Não disse pra vocês que ela é assim? Minha vó, não julga, não se mete, só conta os causos, cada um de deixar a gente broxada só de ouvir. E sem saber se aconteceu há uma semana ou há setenta anos atrás.

domingo, 3 de fevereiro de 2008

Mas é carnaval...

É carnaval...Pois é.Mas, meu coração é só melancolia. E não tem por que (pelo menos racionalmente). Acho mesmo que é essa maldita TPM que me deixa chorosa, sensível, enfim, uma mulherzinha. Aflora essas coisas que mulher tem de vez em quando, algumas, de vez em sempre.O dia amanheceu nebuloso, e eu irritadiça. É complicado quando nosso estado de espírito não coincide com o geral, mas fazer o que? Acontece. Mas tratei de mascarar a tristeza, pus uns sambas pra tocar, foi Paulinho da viola, Jovelina, Candeia e a sua Maria Madalena da Portela, "mãe de cinco filhos, mas metida a donzela, que megera", que me fizeram sorrir outra vez.

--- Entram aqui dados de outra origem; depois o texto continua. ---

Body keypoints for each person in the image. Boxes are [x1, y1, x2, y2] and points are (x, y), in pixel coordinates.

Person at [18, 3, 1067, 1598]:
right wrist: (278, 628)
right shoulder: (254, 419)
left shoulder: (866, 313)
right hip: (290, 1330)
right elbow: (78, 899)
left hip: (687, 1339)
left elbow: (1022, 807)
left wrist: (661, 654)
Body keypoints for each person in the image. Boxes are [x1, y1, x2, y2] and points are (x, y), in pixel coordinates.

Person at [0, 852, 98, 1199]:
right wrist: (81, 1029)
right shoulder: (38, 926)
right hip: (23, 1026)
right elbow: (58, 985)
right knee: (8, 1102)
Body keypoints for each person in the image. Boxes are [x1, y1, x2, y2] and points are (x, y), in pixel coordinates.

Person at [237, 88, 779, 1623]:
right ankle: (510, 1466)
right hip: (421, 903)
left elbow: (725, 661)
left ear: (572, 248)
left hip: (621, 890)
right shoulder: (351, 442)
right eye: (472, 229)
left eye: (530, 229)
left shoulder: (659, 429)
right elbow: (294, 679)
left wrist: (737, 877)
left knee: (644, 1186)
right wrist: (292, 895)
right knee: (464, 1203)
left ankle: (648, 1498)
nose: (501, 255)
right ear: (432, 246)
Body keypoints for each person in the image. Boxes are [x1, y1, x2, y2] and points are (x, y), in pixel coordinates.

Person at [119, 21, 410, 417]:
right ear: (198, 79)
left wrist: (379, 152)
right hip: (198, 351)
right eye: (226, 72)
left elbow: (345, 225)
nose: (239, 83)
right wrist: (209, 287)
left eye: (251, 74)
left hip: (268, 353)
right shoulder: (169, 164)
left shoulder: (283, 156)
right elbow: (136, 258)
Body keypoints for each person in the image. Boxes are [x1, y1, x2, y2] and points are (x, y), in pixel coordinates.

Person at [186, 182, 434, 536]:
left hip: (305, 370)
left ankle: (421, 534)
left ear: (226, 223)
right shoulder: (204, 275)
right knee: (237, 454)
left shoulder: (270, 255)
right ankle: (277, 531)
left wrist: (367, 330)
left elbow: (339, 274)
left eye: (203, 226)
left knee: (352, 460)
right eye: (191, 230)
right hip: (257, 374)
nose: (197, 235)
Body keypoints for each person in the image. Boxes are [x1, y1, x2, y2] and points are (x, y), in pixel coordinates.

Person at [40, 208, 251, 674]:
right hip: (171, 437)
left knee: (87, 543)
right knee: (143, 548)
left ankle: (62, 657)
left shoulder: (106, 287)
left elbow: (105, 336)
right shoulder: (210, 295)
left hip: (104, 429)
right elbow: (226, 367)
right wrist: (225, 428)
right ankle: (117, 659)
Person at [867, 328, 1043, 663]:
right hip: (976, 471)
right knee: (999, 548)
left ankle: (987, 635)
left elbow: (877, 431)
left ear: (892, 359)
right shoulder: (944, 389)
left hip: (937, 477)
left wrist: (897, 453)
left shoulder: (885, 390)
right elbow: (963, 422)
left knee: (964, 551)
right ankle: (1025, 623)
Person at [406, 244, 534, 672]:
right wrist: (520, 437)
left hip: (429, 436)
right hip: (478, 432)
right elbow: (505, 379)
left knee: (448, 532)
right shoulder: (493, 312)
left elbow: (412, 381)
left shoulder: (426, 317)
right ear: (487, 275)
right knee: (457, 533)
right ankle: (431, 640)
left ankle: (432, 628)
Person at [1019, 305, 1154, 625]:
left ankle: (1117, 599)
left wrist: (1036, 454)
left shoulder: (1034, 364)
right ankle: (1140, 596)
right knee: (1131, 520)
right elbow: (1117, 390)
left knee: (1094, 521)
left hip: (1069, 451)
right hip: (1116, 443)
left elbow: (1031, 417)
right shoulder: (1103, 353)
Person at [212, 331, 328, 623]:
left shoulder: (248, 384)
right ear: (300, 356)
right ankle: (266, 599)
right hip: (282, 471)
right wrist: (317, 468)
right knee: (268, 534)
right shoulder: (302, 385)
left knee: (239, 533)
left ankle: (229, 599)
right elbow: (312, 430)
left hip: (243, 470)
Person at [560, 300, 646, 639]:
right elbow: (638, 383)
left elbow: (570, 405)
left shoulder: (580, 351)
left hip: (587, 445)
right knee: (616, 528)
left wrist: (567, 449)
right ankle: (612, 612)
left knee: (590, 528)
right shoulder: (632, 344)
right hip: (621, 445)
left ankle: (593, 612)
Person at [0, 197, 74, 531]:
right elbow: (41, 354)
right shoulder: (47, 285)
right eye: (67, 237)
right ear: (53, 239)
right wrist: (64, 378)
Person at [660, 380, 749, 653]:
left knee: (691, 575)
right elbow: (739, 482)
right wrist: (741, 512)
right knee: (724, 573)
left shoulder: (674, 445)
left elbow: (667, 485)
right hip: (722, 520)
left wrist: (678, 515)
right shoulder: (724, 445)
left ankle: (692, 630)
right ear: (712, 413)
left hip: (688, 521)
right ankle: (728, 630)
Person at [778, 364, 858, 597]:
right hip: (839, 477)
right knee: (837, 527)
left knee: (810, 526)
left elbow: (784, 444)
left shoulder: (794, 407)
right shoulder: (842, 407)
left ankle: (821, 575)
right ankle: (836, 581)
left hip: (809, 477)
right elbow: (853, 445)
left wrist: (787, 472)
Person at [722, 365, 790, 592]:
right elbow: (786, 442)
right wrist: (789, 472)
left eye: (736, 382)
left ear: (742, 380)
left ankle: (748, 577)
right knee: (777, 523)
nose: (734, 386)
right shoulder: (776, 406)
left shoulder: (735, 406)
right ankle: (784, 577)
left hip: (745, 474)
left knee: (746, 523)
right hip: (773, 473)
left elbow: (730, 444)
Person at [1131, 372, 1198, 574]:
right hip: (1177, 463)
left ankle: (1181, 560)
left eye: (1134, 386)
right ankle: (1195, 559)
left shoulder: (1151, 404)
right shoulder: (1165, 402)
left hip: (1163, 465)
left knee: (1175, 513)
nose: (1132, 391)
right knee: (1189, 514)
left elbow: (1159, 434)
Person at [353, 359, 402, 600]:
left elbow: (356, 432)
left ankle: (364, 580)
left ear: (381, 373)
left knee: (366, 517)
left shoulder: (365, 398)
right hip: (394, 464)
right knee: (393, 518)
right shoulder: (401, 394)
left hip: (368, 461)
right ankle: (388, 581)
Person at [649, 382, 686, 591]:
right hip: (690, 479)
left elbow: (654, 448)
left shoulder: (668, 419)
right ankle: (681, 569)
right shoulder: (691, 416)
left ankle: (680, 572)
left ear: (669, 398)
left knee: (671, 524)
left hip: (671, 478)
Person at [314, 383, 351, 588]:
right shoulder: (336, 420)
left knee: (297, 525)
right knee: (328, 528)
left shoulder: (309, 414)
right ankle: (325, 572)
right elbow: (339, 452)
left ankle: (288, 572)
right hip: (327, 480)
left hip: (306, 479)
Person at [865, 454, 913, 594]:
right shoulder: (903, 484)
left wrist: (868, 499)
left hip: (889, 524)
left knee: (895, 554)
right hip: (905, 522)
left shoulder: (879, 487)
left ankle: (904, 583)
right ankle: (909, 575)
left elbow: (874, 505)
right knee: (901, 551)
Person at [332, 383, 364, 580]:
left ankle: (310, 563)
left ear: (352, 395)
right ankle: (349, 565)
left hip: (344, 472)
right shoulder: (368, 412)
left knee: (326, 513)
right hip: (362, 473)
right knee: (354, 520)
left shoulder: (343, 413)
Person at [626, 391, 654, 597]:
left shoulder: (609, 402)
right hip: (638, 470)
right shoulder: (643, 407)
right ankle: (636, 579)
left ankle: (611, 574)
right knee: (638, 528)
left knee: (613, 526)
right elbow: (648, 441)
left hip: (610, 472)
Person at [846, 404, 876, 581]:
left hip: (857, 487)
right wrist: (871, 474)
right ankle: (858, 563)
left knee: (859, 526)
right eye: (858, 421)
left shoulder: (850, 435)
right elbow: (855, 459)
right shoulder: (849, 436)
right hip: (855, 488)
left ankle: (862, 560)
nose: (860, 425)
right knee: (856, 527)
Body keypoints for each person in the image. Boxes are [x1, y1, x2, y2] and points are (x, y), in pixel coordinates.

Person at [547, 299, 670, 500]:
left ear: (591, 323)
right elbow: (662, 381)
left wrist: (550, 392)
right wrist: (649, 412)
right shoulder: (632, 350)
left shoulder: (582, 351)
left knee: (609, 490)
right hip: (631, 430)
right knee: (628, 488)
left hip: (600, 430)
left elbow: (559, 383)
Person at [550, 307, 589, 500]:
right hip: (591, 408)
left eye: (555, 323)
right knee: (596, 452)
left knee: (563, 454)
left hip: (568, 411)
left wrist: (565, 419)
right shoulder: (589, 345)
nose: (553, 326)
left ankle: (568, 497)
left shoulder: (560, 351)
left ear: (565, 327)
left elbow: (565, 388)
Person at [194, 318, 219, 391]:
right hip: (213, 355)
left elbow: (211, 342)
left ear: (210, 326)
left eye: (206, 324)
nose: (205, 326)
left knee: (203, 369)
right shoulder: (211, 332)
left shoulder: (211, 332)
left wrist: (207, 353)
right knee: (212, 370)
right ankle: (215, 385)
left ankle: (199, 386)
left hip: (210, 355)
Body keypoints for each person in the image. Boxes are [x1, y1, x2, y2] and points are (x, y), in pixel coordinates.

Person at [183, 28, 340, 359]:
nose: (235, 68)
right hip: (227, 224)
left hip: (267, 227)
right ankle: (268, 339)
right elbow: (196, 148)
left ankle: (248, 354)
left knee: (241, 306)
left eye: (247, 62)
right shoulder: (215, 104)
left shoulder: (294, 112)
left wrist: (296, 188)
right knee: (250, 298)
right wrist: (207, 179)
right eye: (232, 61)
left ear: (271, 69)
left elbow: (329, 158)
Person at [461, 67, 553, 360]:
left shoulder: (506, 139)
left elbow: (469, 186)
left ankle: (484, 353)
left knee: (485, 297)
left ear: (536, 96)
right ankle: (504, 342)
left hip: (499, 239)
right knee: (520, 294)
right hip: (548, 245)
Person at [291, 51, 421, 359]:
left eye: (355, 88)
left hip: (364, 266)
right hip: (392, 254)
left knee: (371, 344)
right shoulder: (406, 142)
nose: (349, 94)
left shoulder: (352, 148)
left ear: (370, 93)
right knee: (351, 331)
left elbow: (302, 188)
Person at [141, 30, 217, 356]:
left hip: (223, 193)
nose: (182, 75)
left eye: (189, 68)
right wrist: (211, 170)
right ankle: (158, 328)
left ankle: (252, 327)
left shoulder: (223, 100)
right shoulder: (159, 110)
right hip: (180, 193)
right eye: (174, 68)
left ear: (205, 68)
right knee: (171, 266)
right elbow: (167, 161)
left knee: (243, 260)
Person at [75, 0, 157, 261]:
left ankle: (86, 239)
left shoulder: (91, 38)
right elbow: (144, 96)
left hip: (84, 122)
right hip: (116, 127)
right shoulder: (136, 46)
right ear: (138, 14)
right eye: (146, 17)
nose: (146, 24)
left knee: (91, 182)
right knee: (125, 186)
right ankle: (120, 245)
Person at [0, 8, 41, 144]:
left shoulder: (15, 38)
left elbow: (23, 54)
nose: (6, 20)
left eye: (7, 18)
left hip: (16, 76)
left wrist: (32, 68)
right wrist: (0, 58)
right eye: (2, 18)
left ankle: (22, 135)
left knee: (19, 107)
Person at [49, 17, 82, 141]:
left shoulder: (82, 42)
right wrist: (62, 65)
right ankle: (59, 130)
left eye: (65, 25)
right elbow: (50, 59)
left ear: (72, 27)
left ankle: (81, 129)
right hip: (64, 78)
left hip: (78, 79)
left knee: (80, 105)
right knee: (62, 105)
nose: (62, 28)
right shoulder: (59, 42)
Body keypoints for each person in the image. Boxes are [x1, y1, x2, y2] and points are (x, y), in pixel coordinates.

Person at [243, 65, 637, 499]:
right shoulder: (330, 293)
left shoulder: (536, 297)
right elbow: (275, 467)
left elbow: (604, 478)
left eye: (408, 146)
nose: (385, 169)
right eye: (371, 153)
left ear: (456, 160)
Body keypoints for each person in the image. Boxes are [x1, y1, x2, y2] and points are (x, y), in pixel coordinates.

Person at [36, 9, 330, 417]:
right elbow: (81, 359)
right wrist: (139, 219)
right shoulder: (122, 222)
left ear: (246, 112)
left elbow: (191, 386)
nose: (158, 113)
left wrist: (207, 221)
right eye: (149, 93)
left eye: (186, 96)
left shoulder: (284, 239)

Esse ano eu ia botar meu pé na avenida, tava tudo certo.Ia desfilar no sambódromo.Mas essas coisas mudam. É próprio do universo do samba mesmo, quem não viveu um grande amor, não pode compreender o samba não. É o que dizem. O sofrimento, a peleja faz parte, tô engajada então. E por essa razão entornei todas e mais pouco hoje. E arresolvi que amanhã meus pés vão saciar a vontade de sambar. Vou atrás da alegria. Sozinha ou acompanhada, esse carnaval, essa brincadeira, eu não vou perder não. Até por que carnaval é pra isso mesmo. Esquecer as aflições, esquecer dessa gente medíocre, fazer dessa vida brinquedo de novo, como se fez na infância. É isso que eu vou ser amanhã, criança.